[[ Supplied entries open ]]

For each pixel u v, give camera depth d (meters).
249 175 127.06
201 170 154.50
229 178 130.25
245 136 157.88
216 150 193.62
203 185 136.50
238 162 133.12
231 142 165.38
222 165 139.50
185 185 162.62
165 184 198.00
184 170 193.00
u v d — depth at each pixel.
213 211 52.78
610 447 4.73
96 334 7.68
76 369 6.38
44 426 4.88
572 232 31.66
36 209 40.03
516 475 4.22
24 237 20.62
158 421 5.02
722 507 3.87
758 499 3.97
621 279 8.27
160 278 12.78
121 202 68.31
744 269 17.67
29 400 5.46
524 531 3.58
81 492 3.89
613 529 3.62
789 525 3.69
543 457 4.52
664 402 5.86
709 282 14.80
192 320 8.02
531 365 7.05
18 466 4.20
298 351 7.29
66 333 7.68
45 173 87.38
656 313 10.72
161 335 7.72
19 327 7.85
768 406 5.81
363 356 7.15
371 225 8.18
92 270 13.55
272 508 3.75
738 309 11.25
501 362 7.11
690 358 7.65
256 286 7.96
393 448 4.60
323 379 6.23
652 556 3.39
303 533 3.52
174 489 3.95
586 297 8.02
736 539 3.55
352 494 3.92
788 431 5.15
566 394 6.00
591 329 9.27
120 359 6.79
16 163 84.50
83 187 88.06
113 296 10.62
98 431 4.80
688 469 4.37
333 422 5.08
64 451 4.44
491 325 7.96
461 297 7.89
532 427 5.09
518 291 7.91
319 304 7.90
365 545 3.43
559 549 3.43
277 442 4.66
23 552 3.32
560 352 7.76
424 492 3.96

[[ Supplied entries closed ]]

- _Work order_: Output nothing but the line containing "572 232 31.66" and each line after it in the entries above, exactly as written.

- _Completed exercise_:
572 232 31.66
36 209 40.03
516 475 4.22
24 237 20.62
158 421 5.02
722 507 3.87
758 499 3.97
621 279 8.27
160 278 12.78
121 202 68.31
744 269 17.67
29 400 5.46
524 531 3.58
81 492 3.89
613 529 3.62
789 525 3.69
543 457 4.52
664 402 5.86
709 282 14.80
192 320 8.02
531 365 7.05
18 466 4.20
298 351 7.29
66 333 7.68
45 173 87.38
656 313 10.72
161 335 7.72
19 327 7.85
768 406 5.81
363 356 7.15
371 225 8.18
92 270 13.55
272 508 3.75
738 309 11.25
501 362 7.11
690 358 7.65
256 286 7.96
393 448 4.60
323 379 6.23
652 556 3.39
303 533 3.52
174 489 3.95
586 297 8.02
736 539 3.55
352 494 3.92
788 431 5.15
566 394 6.00
591 329 9.27
120 359 6.79
16 163 84.50
83 187 88.06
113 296 10.62
98 431 4.80
688 469 4.37
333 422 5.08
64 451 4.44
491 325 7.96
461 297 7.89
532 427 5.09
518 291 7.91
319 304 7.90
365 545 3.43
559 549 3.43
277 442 4.66
23 552 3.32
560 352 7.76
424 492 3.96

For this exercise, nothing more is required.